Data for the task section start

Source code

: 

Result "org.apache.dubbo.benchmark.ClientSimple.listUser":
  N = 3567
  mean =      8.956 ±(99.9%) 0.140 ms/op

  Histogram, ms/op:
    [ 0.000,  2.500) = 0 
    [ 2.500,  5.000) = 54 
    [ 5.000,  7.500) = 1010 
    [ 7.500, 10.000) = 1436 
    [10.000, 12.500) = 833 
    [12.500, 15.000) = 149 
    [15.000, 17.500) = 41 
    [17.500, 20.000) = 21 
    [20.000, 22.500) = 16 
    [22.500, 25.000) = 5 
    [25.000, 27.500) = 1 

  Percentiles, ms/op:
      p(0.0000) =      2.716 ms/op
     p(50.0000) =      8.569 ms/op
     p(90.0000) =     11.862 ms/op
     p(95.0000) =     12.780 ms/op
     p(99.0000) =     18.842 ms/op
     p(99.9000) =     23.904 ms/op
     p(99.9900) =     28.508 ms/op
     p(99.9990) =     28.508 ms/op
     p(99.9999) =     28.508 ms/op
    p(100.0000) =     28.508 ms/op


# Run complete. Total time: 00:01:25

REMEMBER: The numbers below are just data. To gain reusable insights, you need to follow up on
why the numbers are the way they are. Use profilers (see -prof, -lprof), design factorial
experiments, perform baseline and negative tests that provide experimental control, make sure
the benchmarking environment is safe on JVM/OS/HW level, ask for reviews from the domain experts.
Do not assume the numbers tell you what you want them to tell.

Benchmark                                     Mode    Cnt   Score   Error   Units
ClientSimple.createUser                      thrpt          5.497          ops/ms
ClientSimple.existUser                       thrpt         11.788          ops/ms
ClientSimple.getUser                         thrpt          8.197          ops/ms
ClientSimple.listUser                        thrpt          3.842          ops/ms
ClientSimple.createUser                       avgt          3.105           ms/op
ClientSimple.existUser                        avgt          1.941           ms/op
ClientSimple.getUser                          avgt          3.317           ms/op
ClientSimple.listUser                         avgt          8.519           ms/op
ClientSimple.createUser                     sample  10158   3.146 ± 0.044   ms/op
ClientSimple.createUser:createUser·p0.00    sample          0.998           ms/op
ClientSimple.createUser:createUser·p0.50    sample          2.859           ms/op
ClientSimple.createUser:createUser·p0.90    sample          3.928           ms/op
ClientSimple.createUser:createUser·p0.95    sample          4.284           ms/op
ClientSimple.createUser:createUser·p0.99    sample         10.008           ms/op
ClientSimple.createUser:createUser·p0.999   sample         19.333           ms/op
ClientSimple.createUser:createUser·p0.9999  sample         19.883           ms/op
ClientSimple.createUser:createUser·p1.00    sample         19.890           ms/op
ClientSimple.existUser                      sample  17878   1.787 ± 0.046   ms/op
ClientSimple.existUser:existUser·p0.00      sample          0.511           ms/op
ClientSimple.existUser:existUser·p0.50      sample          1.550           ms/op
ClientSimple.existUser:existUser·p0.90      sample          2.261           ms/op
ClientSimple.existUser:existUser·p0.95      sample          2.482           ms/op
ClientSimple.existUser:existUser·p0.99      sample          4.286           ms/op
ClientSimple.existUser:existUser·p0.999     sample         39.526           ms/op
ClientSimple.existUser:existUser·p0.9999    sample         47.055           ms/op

Data for the task section end

Exercise » Having looked over the entries above, reproduce all of them exactly.

Answer to this task »
Source code

: 

Result "org.apache.dubbo.benchmark.ClientSimple.listUser":
  N = 3567
  mean =      8.956 ±(99.9%) 0.140 ms/op

  Histogram, ms/op:
    [ 0.000,  2.500) = 0 
    [ 2.500,  5.000) = 54 
    [ 5.000,  7.500) = 1010 
    [ 7.500, 10.000) = 1436 
    [10.000, 12.500) = 833 
    [12.500, 15.000) = 149 
    [15.000, 17.500) = 41 
    [17.500, 20.000) = 21 
    [20.000, 22.500) = 16 
    [22.500, 25.000) = 5 
    [25.000, 27.500) = 1 

  Percentiles, ms/op:
      p(0.0000) =      2.716 ms/op
     p(50.0000) =      8.569 ms/op
     p(90.0000) =     11.862 ms/op
     p(95.0000) =     12.780 ms/op
     p(99.0000) =     18.842 ms/op
     p(99.9000) =     23.904 ms/op
     p(99.9900) =     28.508 ms/op
     p(99.9990) =     28.508 ms/op
     p(99.9999) =     28.508 ms/op
    p(100.0000) =     28.508 ms/op


# Run complete. Total time: 00:01:25

REMEMBER: The numbers below are just data. To gain reusable insights, you need to follow up on
why the numbers are the way they are. Use profilers (see -prof, -lprof), design factorial
experiments, perform baseline and negative tests that provide experimental control, make sure
the benchmarking environment is safe on JVM/OS/HW level, ask for reviews from the domain experts.
Do not assume the numbers tell you what you want them to tell.

Benchmark                                     Mode    Cnt   Score   Error   Units
ClientSimple.createUser                      thrpt          5.497          ops/ms
ClientSimple.existUser                       thrpt         11.788          ops/ms
ClientSimple.getUser                         thrpt          8.197          ops/ms
ClientSimple.listUser                        thrpt          3.842          ops/ms
ClientSimple.createUser                       avgt          3.105           ms/op
ClientSimple.existUser                        avgt          1.941           ms/op
ClientSimple.getUser                          avgt          3.317           ms/op
ClientSimple.listUser                         avgt          8.519           ms/op
ClientSimple.createUser                     sample  10158   3.146 ± 0.044   ms/op
ClientSimple.createUser:createUser·p0.00    sample          0.998           ms/op
ClientSimple.createUser:createUser·p0.50    sample          2.859           ms/op
ClientSimple.createUser:createUser·p0.90    sample          3.928           ms/op
ClientSimple.createUser:createUser·p0.95    sample          4.284           ms/op
ClientSimple.createUser:createUser·p0.99    sample         10.008           ms/op
ClientSimple.createUser:createUser·p0.999   sample         19.333           ms/op
ClientSimple.createUser:createUser·p0.9999  sample         19.883           ms/op
ClientSimple.createUser:createUser·p1.00    sample         19.890           ms/op
ClientSimple.existUser                      sample  17878   1.787 ± 0.046   ms/op
ClientSimple.existUser:existUser·p0.00      sample          0.511           ms/op
ClientSimple.existUser:existUser·p0.50      sample          1.550           ms/op
ClientSimple.existUser:existUser·p0.90      sample          2.261           ms/op
ClientSimple.existUser:existUser·p0.95      sample          2.482           ms/op
ClientSimple.existUser:existUser·p0.99      sample          4.286           ms/op
ClientSimple.existUser:existUser·p0.999     sample         39.526           ms/op
ClientSimple.existUser:existUser·p0.9999    sample         47.055           ms/op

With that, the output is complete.